Suskunluğun örtüsü aralanıp yağmur düşmeye başlamıştı toprağa. Kurşunlar aydınlatıyordu karanlık geceyi. Kelimeler susmuş, namlu sesi yavan kelimeler kuruyordu sanki. Yağmur yağıyordu memleketime..Yıldızlar yağıyordu yüreklerimize. Nene Hatunlar, Sütcü İmamlar uğruyordu siperlerimize sanki. Gökyüzüne kanatlanıp tekrar yeryüzüne inen Melek'lerin nurlu yüzlerini seçebiliyorduk o kargaşada. Yüreklerimizi kurşunlara sarıp düşmana yolluyorduk. Yağmur susmuyordu; alabildiğine yağıyordu. Rüzgar, bir anne eli gibi usul usul saçlarımızı okşuyordu.Yıldızlar yağıyordu saçlarımıza. Cennet kokulu damlalar düşüyordu dudaklarımıza..

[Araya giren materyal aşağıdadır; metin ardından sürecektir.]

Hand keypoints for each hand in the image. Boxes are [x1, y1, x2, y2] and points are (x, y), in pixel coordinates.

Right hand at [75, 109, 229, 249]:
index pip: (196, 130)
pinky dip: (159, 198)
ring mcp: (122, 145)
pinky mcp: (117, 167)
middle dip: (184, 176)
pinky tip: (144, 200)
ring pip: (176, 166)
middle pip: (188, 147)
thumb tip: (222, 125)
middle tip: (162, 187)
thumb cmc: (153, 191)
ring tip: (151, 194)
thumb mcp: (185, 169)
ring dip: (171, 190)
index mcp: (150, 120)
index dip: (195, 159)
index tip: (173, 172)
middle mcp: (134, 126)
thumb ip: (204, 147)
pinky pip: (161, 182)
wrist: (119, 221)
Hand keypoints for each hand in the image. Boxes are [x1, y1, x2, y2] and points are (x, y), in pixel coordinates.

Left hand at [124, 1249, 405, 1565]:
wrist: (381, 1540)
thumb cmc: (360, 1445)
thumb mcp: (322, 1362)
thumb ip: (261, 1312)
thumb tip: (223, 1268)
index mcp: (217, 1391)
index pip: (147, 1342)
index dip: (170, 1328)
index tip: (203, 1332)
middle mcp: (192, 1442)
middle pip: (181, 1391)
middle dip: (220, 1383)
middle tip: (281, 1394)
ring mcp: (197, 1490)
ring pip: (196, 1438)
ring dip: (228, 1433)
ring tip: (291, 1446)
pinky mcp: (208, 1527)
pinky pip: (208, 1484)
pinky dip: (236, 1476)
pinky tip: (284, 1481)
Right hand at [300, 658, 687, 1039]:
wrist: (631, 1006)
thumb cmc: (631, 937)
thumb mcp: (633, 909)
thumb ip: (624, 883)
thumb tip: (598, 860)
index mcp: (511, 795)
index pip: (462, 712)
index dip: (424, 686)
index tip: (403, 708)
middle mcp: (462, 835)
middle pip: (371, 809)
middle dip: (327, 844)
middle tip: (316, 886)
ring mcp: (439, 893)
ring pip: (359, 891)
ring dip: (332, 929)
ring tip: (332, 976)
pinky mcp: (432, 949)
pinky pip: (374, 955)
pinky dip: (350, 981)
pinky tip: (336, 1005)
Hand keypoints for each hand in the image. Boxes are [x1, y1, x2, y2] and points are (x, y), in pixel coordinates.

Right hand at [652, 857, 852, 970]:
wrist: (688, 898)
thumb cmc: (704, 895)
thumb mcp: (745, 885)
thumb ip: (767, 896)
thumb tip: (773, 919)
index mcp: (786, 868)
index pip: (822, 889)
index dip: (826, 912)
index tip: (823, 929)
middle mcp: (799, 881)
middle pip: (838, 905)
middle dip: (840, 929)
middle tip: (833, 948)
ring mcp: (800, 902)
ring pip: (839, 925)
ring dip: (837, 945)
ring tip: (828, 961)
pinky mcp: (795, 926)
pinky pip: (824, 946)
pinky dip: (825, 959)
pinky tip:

Şafak sökmüştü gecenin karanlığından.Yağmur artık dinmiştir. Toprak, kan kokmaktadır. Dağları aralayıp toprağıma düşen güneş bile ağlamaktadır. Yedi Mehmetçik siperlerinde vatan için bayrak için şehit olmuştur. Bedenleri ışıl ışıl.. Gözleri hala gülümsemekte. Devletin bekâsı için kuru topraklarımızı kanlarıyla sulayan Mehmetciklerin dudaklarına nurlu bir el tarafından Kevserin zemzemi sürülmektedir .

Yağmuru Cennet, baharı rahmet kokan vatanıma Siirt dağlarında yedi Mehmetciğimiz gözünü kırpmadan canını vermiştir. O gece yağmur yağmamıştı semadan. Yedi Mehmetciğim yıldızları giyinip vatan için siper oldular kör kurşunlara..O gece, üzerlerine yağmurları giyinip yıldızları ördüler al bayrağımıza. Zifiri karanlığı gözlerindeki vatan aşkıyla aydınlatıp al kanlarıyla nice cicekler ektiler kurak toprağımıza. Dudaklarına bir yudum vuslat şerbetini değdirip adlarını Şehitlik mertebesine yazdırdılar. O gece, yağmur değil; yıldızlar yağmıştı toprağa.